# Moving to Den Haag



## Indi_Geos (May 9, 2013)

Hi all,

I have been toying with an idea to move to Den Haag with my family (wife + 3yr old daughter) from India. I am yet to accept the job offer, but have been given an indication that my per year salary would be around 75000-80000euro gross. Will that be a good salary to survive there ? Can anyone suggest me how much tax I will have to pay ? I have heard accommodation is expensive in Den Haag (>1000 euro for a 2 room apt?), which are the good areas with relatively lower budget ? and Any idea on daycare/kindergarden cost for my kid, since I will be getting educational assistance once she goes to proper school! How about day-to-day living cost (grocery/transport/eating out etc.)?

Would really appreciate if some people can suggest something on the queries. Little bit in hurry, as probably next week I will have to seal the deal. 

Many thanks in advance.

Regards


----------



## cschrd2 (Oct 31, 2011)

75K€ would be a good salary and serve a comfortable living. Taxes would eat about 30K, insurances 5K. Food & groceries seriously depend on your choice between 300-1000€/month I would say. Looking at that the median Dutch salary is about 33K gross your on the upper end! Daycare prices are depending on income. You should be able to google it pretty quick.


----------



## isabellek (May 23, 2013)

Definitely a good salary to survive here.
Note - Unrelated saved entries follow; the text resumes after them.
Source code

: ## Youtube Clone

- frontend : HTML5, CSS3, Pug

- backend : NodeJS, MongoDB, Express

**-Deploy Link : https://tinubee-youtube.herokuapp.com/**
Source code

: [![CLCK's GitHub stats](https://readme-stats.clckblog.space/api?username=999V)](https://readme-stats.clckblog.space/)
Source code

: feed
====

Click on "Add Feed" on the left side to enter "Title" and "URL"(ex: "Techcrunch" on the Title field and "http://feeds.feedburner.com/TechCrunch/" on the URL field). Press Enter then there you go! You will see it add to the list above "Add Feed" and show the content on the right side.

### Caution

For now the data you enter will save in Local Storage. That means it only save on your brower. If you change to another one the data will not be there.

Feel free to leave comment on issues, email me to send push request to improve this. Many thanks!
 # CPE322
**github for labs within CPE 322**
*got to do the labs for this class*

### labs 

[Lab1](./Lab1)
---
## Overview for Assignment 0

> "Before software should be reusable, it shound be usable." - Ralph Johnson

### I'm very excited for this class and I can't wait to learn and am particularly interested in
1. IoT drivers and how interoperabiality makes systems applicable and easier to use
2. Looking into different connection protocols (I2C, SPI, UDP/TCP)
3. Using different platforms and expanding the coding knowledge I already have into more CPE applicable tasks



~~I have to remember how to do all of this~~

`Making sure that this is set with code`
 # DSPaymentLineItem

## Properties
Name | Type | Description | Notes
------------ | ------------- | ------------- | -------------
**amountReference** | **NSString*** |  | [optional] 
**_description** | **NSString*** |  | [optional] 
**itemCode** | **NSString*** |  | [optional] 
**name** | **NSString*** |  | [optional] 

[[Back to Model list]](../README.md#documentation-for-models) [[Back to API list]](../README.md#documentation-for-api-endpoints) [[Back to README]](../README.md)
You'll be fine


----------



## wwob (May 29, 2013)

Indi_Geos said:


> my per year salary would be around 75000-80000euro gross. Will that be a good salary to survive there ? Can anyone suggest me how much tax I will have to pay ?


That's a very nice salary! I would say that with that salary, and depending on what position you're applying to, you can even apply for the 30% ruling, where 30% of your salary is tax free.



Indi_Geos said:


> I have heard accommodation is expensive in Den Haag (>1000 euro for a 2 room apt?), which are the good areas with relatively lower budget ?


I don't think Den Haag is expensive at all, especially comparing with Amsterdam or Utrecht, for example. 
As with most cities, the most expensive areas are near the city center and close to the beach (Scheveningen)  Also, you have some very nice adjacent small cities like Rijswijk, Voorburg or Ypenburg, that are more... "modern" in terms of housing, but still well priced.



Indi_Geos said:


> and Any idea on daycare/kindergarden cost for my kid, since I will be getting educational assistance once she goes to proper school! How about day-to-day living cost (grocery/transport/eating out etc.)?


Daycare is generally expensive in the Netherlands. A lot of friends of mine work part-time here to try and manage the budget, and only send their kids to daycare X hours per day and Y days per week. 

Groceries are generally cheap, with the exception of vegetables and fruit, which I find expensive when comparing to my home country. Transportation is not absurdly expensive, but not very cheap either, but the transportation network is amazing, especially in and between the main cities.
Eating out is also not very expensive. I usually pay between 20 to 30 EUR per person for a 3-course meal, but you can find cheaper (or more expensive) depending on how classy you are


----------